American reality television series

Dr. 90210 is an American reality television series focusing on plastic surgery in the wealthy suburb of Beverly Hills, California. The series ran for six seasons from 2004 to 2008 on E!. Dr. 90210 gets its name from the ZIP code of the core of Beverly Hills. A seventh season started in 2020 with an all-female surgeon cast.

The show is produced by E!, but is broadcast on several other basic cable networks, such as the Style Network. Each episode is approximately one hour long.

==Dr. 90210 (2004–2008) ==
Dr. 90210 features interviews with the patients, semi-graphic footage of the surgeries, and before and after footage of the patients.

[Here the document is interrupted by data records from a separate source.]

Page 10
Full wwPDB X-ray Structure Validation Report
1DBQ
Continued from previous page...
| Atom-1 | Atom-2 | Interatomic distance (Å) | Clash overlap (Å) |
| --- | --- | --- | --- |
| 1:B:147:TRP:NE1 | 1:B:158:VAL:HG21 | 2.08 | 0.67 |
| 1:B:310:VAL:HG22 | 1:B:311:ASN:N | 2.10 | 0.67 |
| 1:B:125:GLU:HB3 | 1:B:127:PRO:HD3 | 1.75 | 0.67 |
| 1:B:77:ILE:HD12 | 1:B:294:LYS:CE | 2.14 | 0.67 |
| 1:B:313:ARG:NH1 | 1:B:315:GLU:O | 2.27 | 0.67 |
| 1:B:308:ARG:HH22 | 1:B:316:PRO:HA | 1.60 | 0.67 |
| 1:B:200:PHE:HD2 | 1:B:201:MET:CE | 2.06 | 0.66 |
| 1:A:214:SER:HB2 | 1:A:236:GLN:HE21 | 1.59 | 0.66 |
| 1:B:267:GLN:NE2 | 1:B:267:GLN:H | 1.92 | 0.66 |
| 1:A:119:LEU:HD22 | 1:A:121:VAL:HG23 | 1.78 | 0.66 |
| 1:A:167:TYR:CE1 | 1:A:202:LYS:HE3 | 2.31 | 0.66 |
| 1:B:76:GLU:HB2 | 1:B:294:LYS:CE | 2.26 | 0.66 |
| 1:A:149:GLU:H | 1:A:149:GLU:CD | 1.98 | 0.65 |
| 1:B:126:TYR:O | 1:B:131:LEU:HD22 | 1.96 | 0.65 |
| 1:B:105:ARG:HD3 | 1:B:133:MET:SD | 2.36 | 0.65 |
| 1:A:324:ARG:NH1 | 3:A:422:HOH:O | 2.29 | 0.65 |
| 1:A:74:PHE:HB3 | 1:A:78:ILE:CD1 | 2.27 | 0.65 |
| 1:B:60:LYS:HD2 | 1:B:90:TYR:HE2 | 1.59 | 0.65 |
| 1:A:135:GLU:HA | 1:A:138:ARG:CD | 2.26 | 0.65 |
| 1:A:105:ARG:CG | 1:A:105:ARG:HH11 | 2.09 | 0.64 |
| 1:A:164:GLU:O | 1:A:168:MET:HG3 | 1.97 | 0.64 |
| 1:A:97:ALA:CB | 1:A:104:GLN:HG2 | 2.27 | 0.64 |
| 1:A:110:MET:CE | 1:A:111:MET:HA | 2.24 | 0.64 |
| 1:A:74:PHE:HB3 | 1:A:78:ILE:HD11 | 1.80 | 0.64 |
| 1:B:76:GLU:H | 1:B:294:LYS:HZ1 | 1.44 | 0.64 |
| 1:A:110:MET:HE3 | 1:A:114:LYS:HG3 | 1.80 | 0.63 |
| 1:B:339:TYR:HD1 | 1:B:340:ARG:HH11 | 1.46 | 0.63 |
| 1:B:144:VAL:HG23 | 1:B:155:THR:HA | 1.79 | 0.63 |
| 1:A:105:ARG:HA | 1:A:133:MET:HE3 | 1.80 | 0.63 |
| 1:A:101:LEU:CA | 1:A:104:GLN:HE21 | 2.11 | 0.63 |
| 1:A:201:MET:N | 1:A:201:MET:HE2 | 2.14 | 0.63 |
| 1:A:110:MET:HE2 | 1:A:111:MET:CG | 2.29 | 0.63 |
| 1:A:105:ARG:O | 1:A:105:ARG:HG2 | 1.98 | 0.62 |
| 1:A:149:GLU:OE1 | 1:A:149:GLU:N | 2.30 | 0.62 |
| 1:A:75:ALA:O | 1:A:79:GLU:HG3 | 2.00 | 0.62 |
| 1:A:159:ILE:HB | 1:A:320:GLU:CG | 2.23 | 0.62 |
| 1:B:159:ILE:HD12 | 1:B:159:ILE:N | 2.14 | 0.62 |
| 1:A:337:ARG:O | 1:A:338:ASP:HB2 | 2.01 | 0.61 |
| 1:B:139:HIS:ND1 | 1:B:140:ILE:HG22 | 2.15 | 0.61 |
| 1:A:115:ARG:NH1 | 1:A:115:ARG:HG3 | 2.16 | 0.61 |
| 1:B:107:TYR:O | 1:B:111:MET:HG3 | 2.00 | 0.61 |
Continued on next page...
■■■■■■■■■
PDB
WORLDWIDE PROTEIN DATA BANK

For American broadcasts, images of genitalia, bare buttocks, or female nipples were blurred out, while European broadcasts were left uncensored. The show also examines the lives of the doctors in its lineup.

Dr. 90210 was inspired by the FX series Nip/Tuck. The show began by focusing on the practice of Robert Rey, a Brazilian-American plastic surgeon in Beverly Hills, and his family life. Dr. Rey has practiced with various surgical groups throughout Southern California, including the Plastic Surgery Institute of California.

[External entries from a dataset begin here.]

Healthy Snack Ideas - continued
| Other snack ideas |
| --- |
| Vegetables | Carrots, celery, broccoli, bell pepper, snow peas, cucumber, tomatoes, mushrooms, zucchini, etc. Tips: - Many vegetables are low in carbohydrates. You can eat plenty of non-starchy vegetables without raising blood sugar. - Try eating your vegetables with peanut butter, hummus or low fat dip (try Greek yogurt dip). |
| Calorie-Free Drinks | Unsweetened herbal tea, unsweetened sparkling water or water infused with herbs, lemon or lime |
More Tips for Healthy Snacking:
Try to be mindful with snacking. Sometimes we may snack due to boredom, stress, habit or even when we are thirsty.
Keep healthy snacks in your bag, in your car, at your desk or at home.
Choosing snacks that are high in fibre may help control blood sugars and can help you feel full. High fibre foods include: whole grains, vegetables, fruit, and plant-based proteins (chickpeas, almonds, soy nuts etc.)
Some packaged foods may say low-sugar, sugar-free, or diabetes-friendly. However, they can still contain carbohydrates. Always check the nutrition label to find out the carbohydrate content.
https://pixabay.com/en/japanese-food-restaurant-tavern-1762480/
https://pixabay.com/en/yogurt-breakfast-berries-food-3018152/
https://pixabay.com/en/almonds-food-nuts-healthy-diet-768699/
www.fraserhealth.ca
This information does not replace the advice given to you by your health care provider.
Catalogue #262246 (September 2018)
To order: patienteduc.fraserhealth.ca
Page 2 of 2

The show's lineup has expanded to include practices of other doctors such as that of Gary Alter, Jason Diamond, Linda Li, David Matlock, Dean Manus, Gary Motykie, and Big Brother 2 winner and specialist on laser tattoo removal, Will Kirby.

==Dr. 90210 (2020–)==
E! revived the series with an all-female surgeon cast that premiered on September 28, 2020. E! says that they are "a new squad of women redefining age-old beauty standards." The show is produced by Entertainment One and is broadcast on basic cable networks E! and streaming platforms Hulu Live, Sling, and E! on Demand.

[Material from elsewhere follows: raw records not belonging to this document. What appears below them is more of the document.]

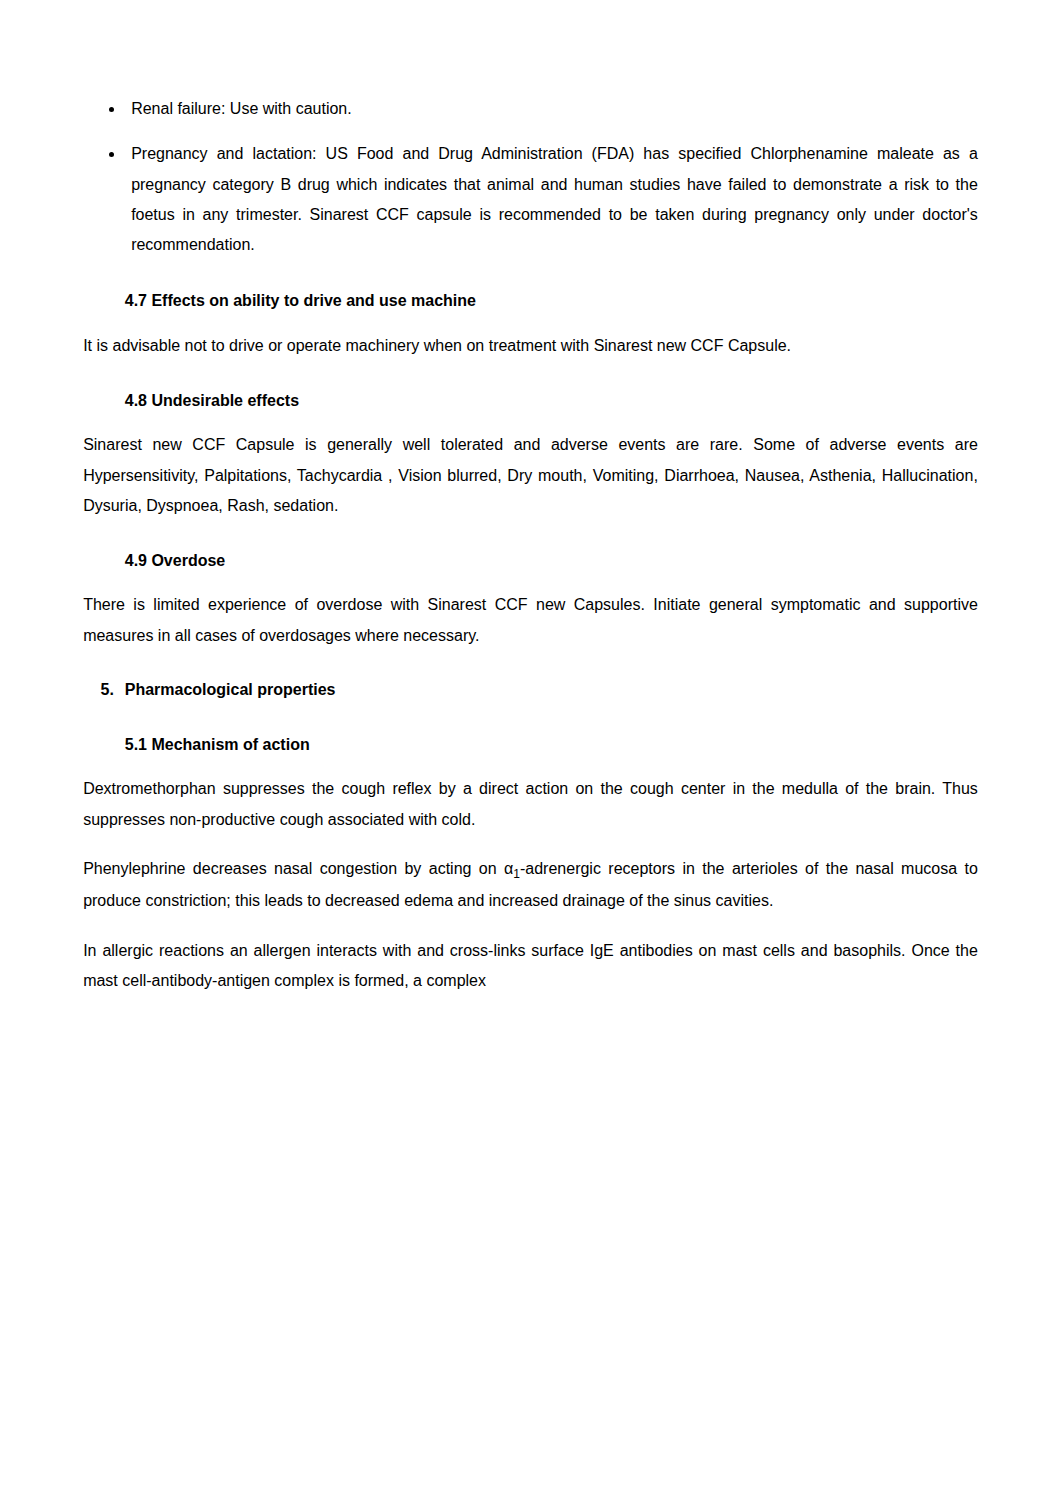Renal failure: Use with caution.
Pregnancy and lactation: US Food and Drug Administration (FDA) has specified Chlorphenamine maleate as a pregnancy category B drug which indicates that animal and human studies have failed to demonstrate a risk to the foetus in any trimester. Sinarest CCF capsule is recommended to be taken during pregnancy only under doctor's recommendation.
4.7 Effects on ability to drive and use machine
It is advisable not to drive or operate machinery when on treatment with Sinarest new CCF Capsule.
4.8 Undesirable effects
Sinarest new CCF Capsule is generally well tolerated and adverse events are rare. Some of adverse events are Hypersensitivity, Palpitations, Tachycardia , Vision blurred, Dry mouth, Vomiting, Diarrhoea, Nausea, Asthenia, Hallucination, Dysuria, Dyspnoea, Rash, sedation.
4.9 Overdose
There is limited experience of overdose with Sinarest CCF new Capsules. Initiate general symptomatic and supportive measures in all cases of overdosages where necessary.
Pharmacological properties
5.1 Mechanism of action
Dextromethorphan suppresses the cough reflex by a direct action on the cough center in the medulla of the brain. Thus suppresses non-productive cough associated with cold.
Phenylephrine decreases nasal congestion by acting on α1-adrenergic receptors in the arterioles of the nasal mucosa to produce constriction; this leads to decreased edema and increased drainage of the sinus cavities.
In allergic reactions an allergen interacts with and cross-links surface IgE antibodies on mast cells and basophils. Once the mast cell-antibody-antigen complex is formed, a complex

Each episode is approximately one hour long. Each episode features three of the four surgeons as they tackle challenging plastic surgery problems such as massive breast reduction, facial plastic surgery, breast reconstruction, cyst removals, mommy makeover and vaginal reconstruction.

The show's lineup in the 2020 revival of the series are doctors Kelly Killeen, Michelle Lee, Cat Begovic, and Suzanne Quardt.